→ PROBLEM TO WORK ON: The entries below must be reproduced exactly; their pictures are not part of the copy.

→ GIVEN INFORMATION:

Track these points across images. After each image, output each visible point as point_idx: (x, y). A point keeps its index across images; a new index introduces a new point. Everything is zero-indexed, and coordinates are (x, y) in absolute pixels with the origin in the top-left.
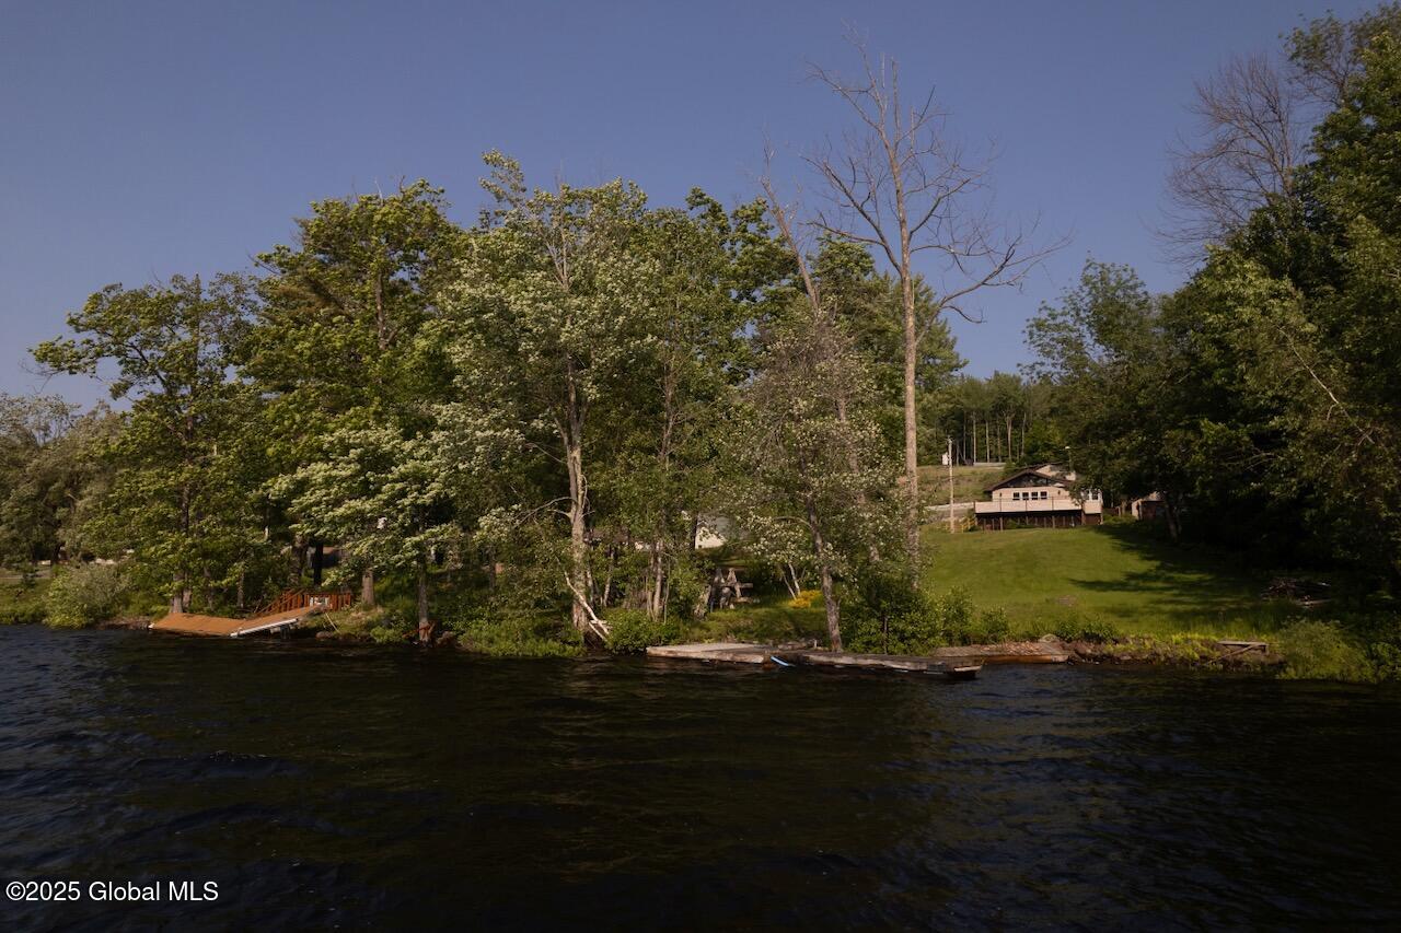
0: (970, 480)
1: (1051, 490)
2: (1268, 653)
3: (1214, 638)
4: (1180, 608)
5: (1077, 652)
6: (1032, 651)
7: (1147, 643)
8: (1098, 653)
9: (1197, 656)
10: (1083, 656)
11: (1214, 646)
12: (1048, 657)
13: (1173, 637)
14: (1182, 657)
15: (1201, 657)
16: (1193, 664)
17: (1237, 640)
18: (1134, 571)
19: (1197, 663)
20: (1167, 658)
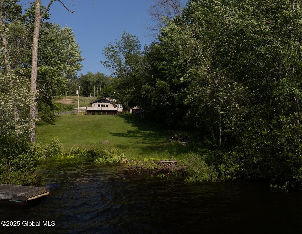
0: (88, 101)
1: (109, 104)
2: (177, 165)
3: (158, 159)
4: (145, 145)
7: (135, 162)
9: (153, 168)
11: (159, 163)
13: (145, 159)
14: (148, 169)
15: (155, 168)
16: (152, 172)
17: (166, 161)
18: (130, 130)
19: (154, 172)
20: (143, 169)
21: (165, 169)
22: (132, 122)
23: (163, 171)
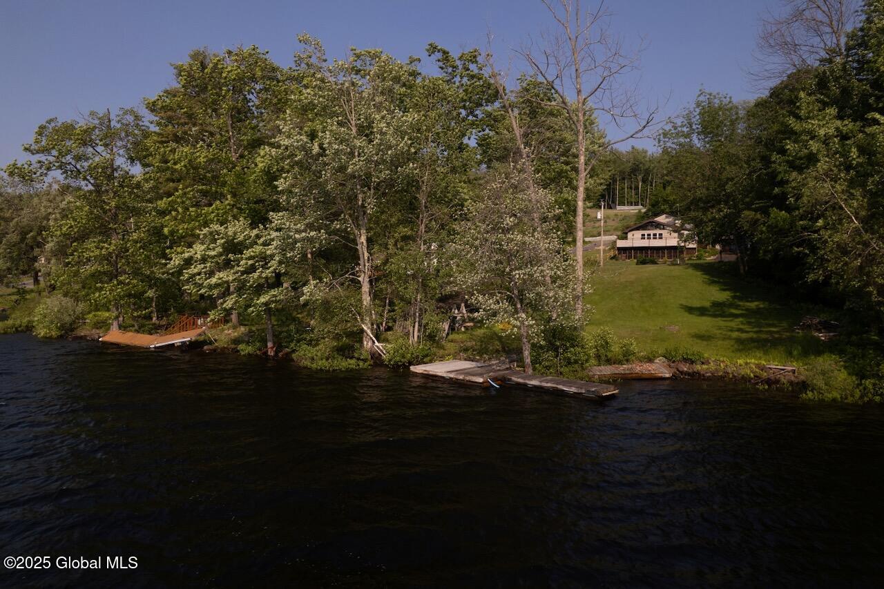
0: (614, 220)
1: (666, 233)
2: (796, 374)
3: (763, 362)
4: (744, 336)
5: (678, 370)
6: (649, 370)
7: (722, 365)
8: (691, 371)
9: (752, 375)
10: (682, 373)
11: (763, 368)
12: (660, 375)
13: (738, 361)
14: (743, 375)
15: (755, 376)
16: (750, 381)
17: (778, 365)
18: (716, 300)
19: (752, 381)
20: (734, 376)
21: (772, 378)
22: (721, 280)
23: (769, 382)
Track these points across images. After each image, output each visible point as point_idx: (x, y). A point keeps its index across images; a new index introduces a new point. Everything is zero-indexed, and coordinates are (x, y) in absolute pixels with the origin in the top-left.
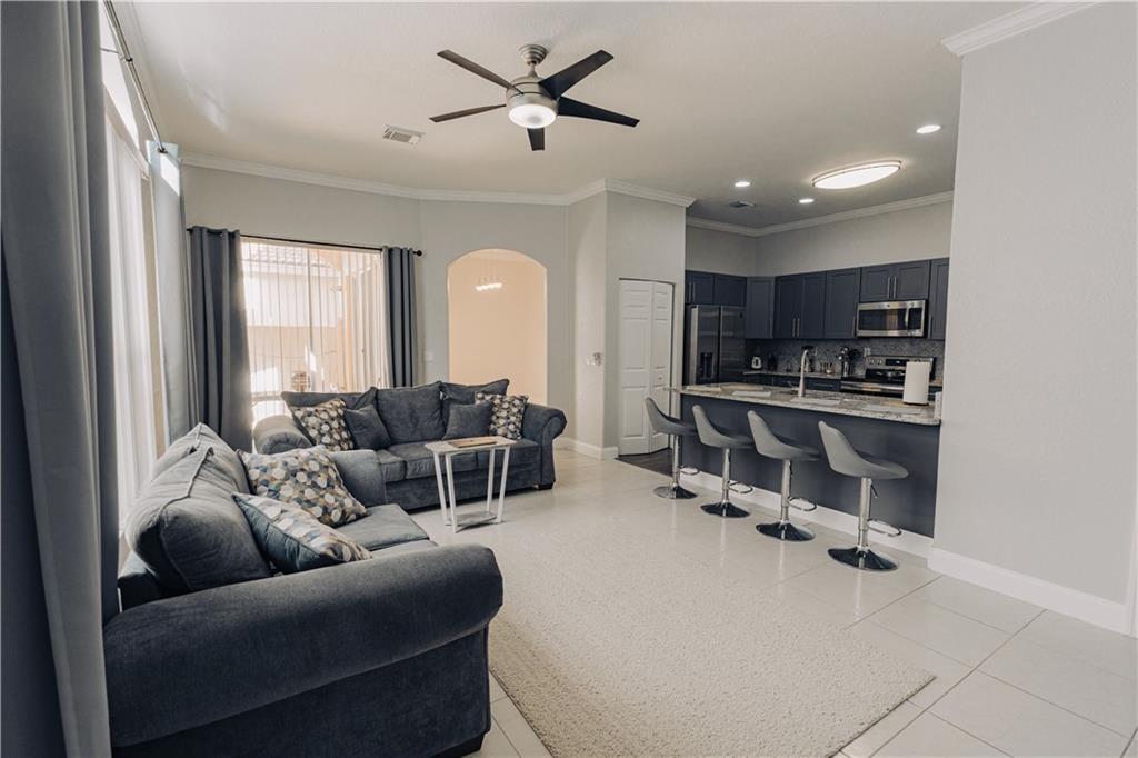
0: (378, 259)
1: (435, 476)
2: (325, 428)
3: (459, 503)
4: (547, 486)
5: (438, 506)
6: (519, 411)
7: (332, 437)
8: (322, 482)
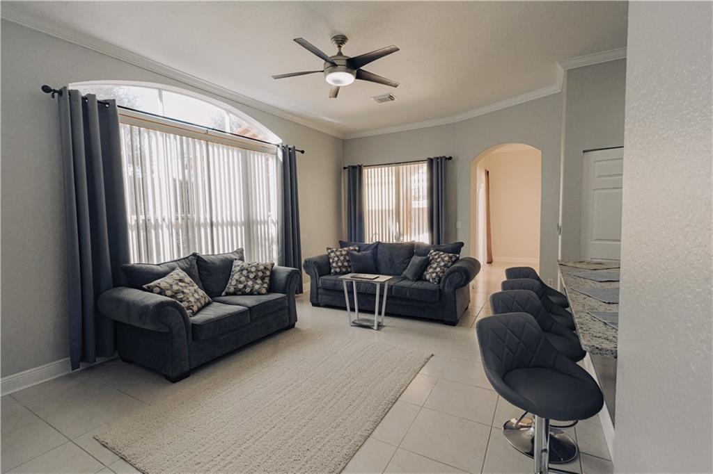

→ OUTPUT OF THE TASK:
Track these points across images. After each image, output each visible point as point_idx: (x, y). A point keeps its index across images; a new index introduces a new point. Everything is zero-indexed, and coordinates are (x, y) in absolute pixels with the origin in the top-left.
0: (970, 480)
1: (1051, 490)
2: (1268, 653)
3: (1214, 638)
4: (1180, 608)
5: (1077, 652)
6: (1032, 651)
7: (1147, 643)
8: (1098, 653)
9: (1197, 656)
10: (1083, 656)
11: (1214, 646)
12: (1048, 657)
13: (1173, 637)
14: (1182, 657)
15: (1201, 657)
16: (1193, 664)
17: (1237, 640)
18: (1134, 571)
19: (1197, 663)
20: (1167, 658)
0: (88, 101)
1: (109, 104)
2: (177, 165)
3: (158, 159)
4: (145, 145)
7: (135, 162)
9: (153, 168)
11: (159, 163)
13: (145, 159)
14: (148, 169)
15: (155, 168)
16: (152, 172)
17: (166, 161)
18: (130, 130)
19: (154, 172)
20: (143, 169)
21: (165, 169)
22: (132, 122)
23: (163, 171)
0: (614, 220)
1: (666, 233)
2: (796, 374)
3: (763, 362)
4: (744, 336)
5: (678, 370)
6: (649, 370)
7: (722, 365)
8: (691, 371)
9: (752, 375)
10: (682, 373)
11: (763, 368)
12: (660, 375)
13: (738, 361)
14: (743, 375)
15: (755, 376)
16: (750, 381)
17: (778, 365)
18: (716, 300)
19: (752, 381)
20: (734, 376)
21: (772, 378)
22: (721, 280)
23: (769, 382)
Track these points across images. After each image, output each visible point as point_idx: (x, y). A point keeps its index across images; a new index introduces a new point. Everything is zero-indexed, and coordinates are (x, y) in absolute pixels with the origin in the top-left.
0: (378, 259)
1: (435, 476)
2: (325, 428)
3: (459, 503)
4: (547, 486)
5: (438, 506)
6: (519, 411)
7: (332, 437)
8: (322, 482)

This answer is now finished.